Lubisz kupować odzież przez internet, ale po odebraniu przesyłki uznajesz, że do Ciebie nie pasują? Google już ma na to rozwiązanie. Dwie nowe funkcje, oparte o sztuczną inteligencję, pozwolą wirtualnie przymierzać ubrania.
Zakupy odzieży przez internet nie zawsze kończą się dobrze
Odzież jest jedną z najczęściej wyszukiwanych w internecie kategorii pod względem zakupów. Mimo to, w gąszczu ubrań o zróżnicowanych wzorach, kolorach czy fasonach, niezwykle trudno wybrać coś, co naprawdę będzie w pełni do nas pasowało. Często bywa tak, że zakupy kończą się zwrotem. Wszystko dlatego, że dany element odzieży był idealnie dopasowany do modela czy modelki, a nie osoby kupującej.
Takie sytuacje bywają frustrujące, klienci są niezadowoleni, a przyznajmy szczerze, że nie ma nikogo drugiego takiego jak my i nie każdemu we wszystkim ładnie. Teraz jednak sytuacja może się zmienić, a potencjał zakupów odzieżowych diametralnie wzrosnąć. Jest to możliwe dzięki nowemu narzędziu Google, które pozwoli wirtualnie przymierzyć ubrania.
Google i jego wirtualna przymierzalnia
Wirtualna przymiarka odzieży jest możliwa dzięki generatywnemu modelowi sztucznej inteligencji, który oparty został o dyfuzję. Proces ten polega na stopniowym dodawaniu pikseli, aż do momentu, w którym powstały obraz nie jest rozpoznawalny. Później natomiast usuwane są szumy, co skutkuje utworzeniem zrekonstruowanego obrazu o wysokiej dokładności i jakości.
Dzięki temu nowe narzędzie Google pozwala w sposób dokładny odzwierciedlić wybrany element odzieży, z uwzględnieniem ułożenia, przylegania, rozciągania, marszczenia czy ewentualnych miejsc składania.
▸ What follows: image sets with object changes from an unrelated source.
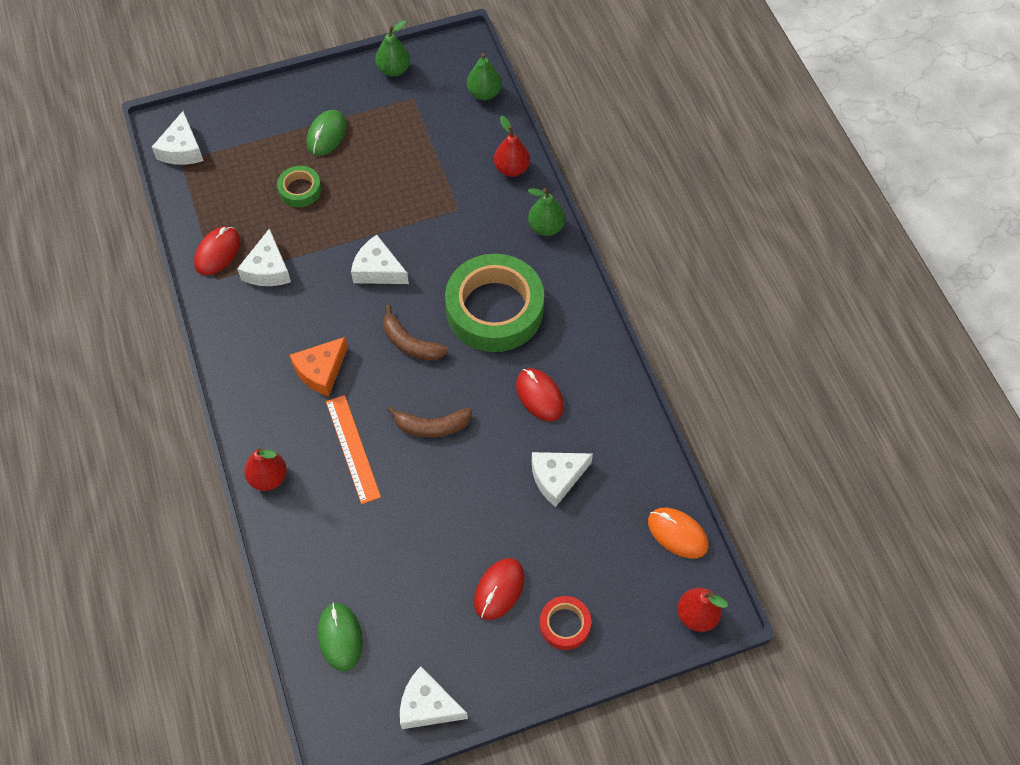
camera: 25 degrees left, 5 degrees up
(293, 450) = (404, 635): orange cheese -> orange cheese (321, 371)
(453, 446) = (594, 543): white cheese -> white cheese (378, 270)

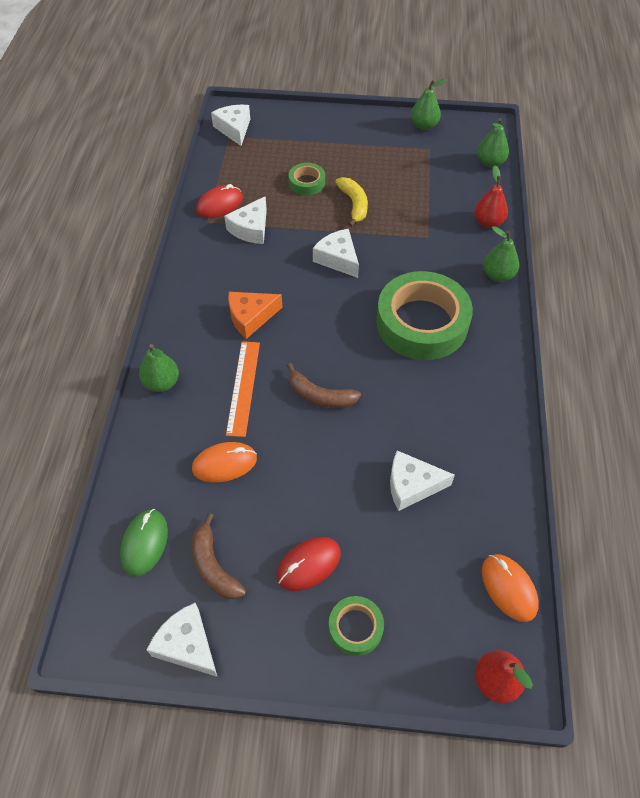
camera: 25 degrees right, 5 degrees down
(182, 149) = (234, 129): white cheese -> white cheese turned 135 degrees clockwise
(268, 477) = (162, 383): red pear -> green pear
(326, 135) = (348, 153): green mouse -> none
(364, 198) = (354, 204): none -> yellow banana
(375, 531) = (224, 464): none -> orange mouse
(410, 343) = (336, 323): brown banana -> brown banana (214, 566)
(539, 396) = (428, 407): red mouse -> none
(565, 625) = (355, 627): red tape -> green tape

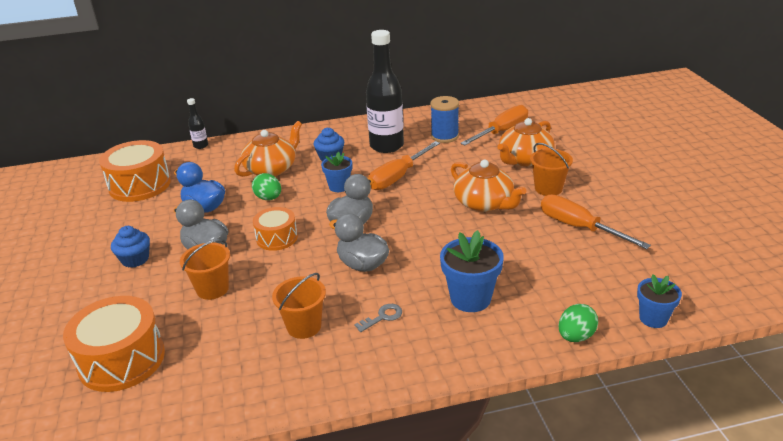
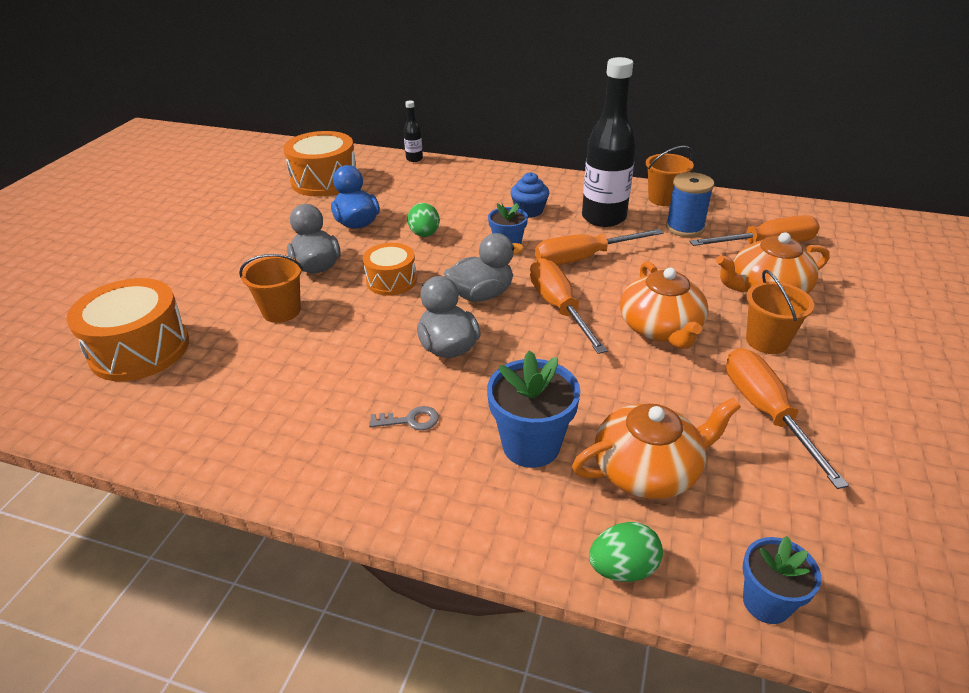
camera: 30 degrees right, 5 degrees up
(135, 259) = (249, 253): blue cupcake -> none
(271, 169) = (457, 204): orange teapot -> orange teapot (647, 469)
(304, 326) = (322, 392): orange bucket -> orange bucket (663, 199)
(411, 213) = (559, 307): none -> orange screwdriver

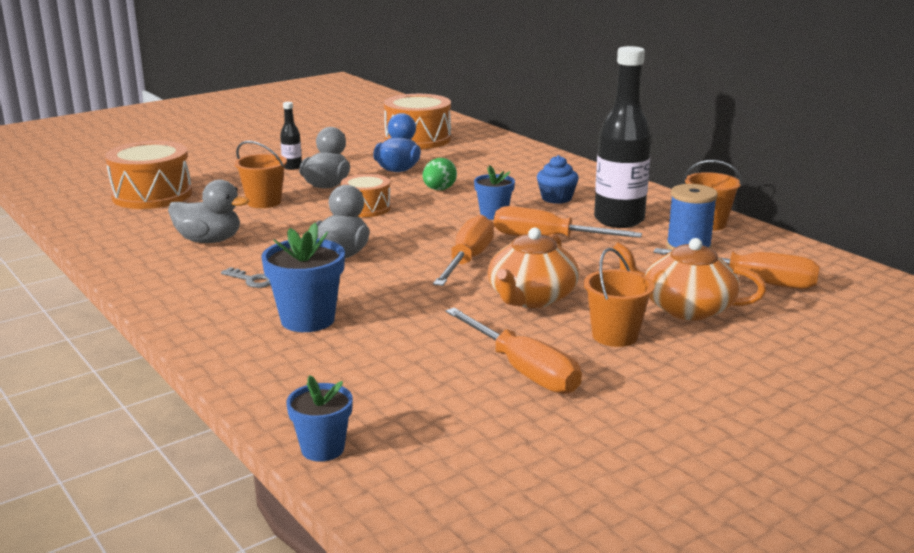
camera: 35 degrees right, 15 degrees down
(414, 159) = (516, 142): black bottle -> black bottle (292, 167)
(481, 295) = (419, 235): grey duck -> grey duck (209, 241)
(622, 568) = (259, 394): green egg -> none
(647, 469) = (366, 361): orange teapot -> none
(765, 412) = (523, 370): orange screwdriver -> orange screwdriver turned 120 degrees clockwise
Przedsiębiorstwo do tego projektu wybrało kilkoro modeli i modelek o różnych odcieniach skóry, kształtach ciała, pochodzeniu etnicznym, włosach i w rozmiarach od XXS do 4XL.
Wirtualna przymierzalnia dostępna jest już na terenie USA i obejmuje damskie bluzki marek Google oraz Anthropologie, Everlane, H&M, a także LOFT. Wśród produktów, które będzie można zmierzyć jeszcze w tym roku, mają znaleźć się męskie topy.
Technologiczny gigant ma zamiar wprowadzić także formę filtrów, dzięki którym użytkownicy będą mogli wyszukiwać podobne produkty, jednak w niższych cenach, innej kolorystyce czy ze zmienionym wzorem.